Rajat Gupta Had Inside Information on $61 Billion P&G Deal in 2005

Rajat Gupta
Umesh Goswami | The India Today Group | Getty Images
Rajat Gupta

The insider trader charges against Rajat Gupta raise the question: if he leaked to Raj Rajaratnam about the Goldman-Berkshire Hathaway deal, what else might he have leaked?

Gupta ran McKinsey & Co, one of the top advisors to corporate America, from 1994 to 2003. That position gave him almost unlimited access to inside information. Could Gupta have been leaking back then?

In addition, after leaving the top spot at McKinsey, Gupta was tapped for the boards of directors of five public companies—American Airlines parent AMR , global outsourcer Genpact, Goldman Sachs , Harman International , and Procter & Gamble .

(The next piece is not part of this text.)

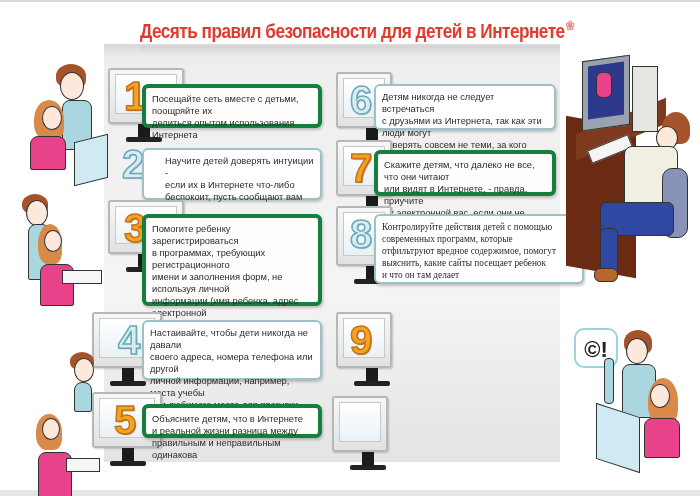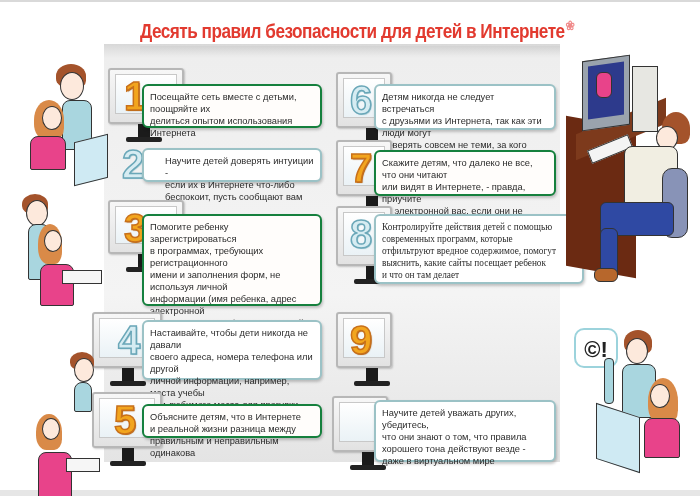"Посещайте сеть вместе с детьми," .box.orange { border: 2px solid #15803d -> 4px solid #15803d }
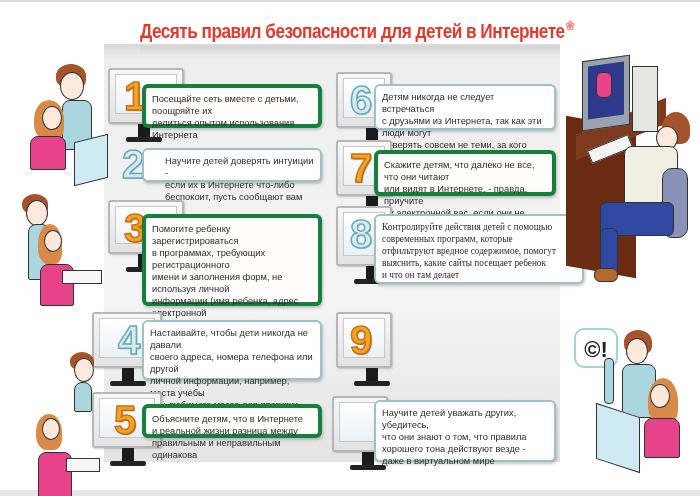"Научите детей доверять интуиции -" div.box { height: 34px -> 52px }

He also served on the supervisory board of Russia's Sberbank and the board of the Qatar Financial Centre. There aren’t very more people in the world who would have had more access to inside information than Gupta.

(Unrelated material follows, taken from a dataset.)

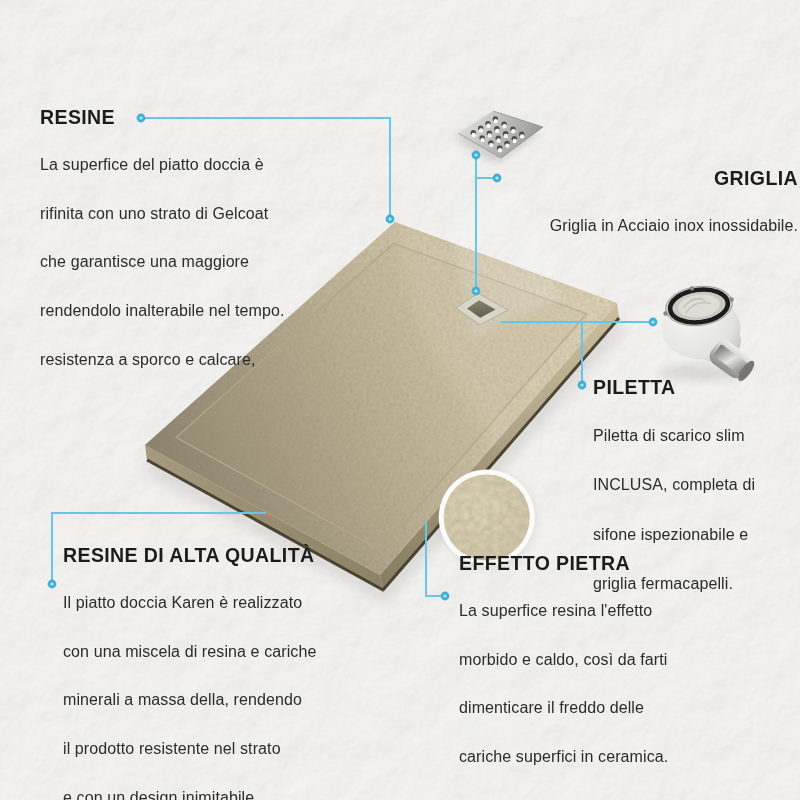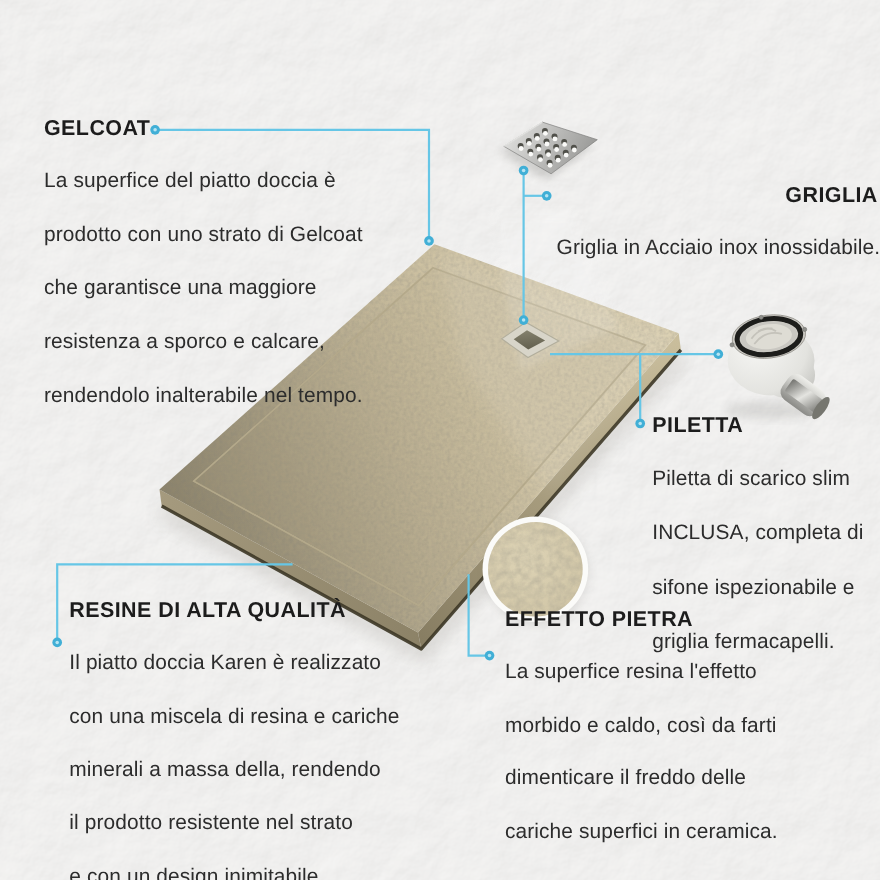"GELCOAT" h2 { text: GELCOAT -> RESINE }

So let’s start with this question: if we look back at past deals involving Gupta, do we see anything similar to the pre-announcement trading that we saw in shares of Goldman before the Berkshire Hathaway investment was announced?

The answer is yes. In 2005, Proctor & Gamble made a $61 billion bid for Gillette. At the time, there were widespread suspicions that traders had learned of the deal in advance. Options volumes spiked before the news hit the wire after the closing bell on January 27.

At the time, Michael Brush of MSN Money described the trading:

On Jan. 27, trading in Procter & Gamble's soon-to-expire options spiked to 8,172 contracts, or more than five times that month's average daily volume, says Christopher Johnson, director of quantitative analysis at Schaeffer's Investment Research, an options firm based in Cincinnati. Trading in Gillette calls spiked to 4,788 contracts, nearly five times the average daily volume of about 1,000 contracts. A contract is equivalent to 100 shares.

On Jan. 28, the day after the merger news hit the wires, prices on the Gillette call options jumped 510% to 620%, rewarding buyers with phenomenal one-day gains, says Johnson. Traders who bought the Procter & Gamble puts didn't do as well, but those puts still doubled in value in the two trading days after the deal was announced.

Some of these traders saw one-day profits of more than 500 percent. It was very clear to many on Wall Street that someone knew something.

Gupta was very close to the deal. According to Fortune magazine, he helped conceptualize the acquisition with P&G's then-chairman and CEO, A.G. Lafley.

It’s possible that Gupta had nothing to do with this information leaking out. We know that at that time a 23-year-old Merrill Lynch analyst named Stanislav Shpigelman leaked information about the Gillette acquisition to David Pajcin, a 29-year-old former trader at Goldman Sachs. But Pajcin only bought 346 contracts in the options market, which can’t explain the extremity of the other 3,442 excess contracts traded that day.

But make no mistake: the news of charges against Gupta has many people in corporate America and on Wall Street worried that this didn’t begin in 2008.

We should note that Gupta is denying the charges.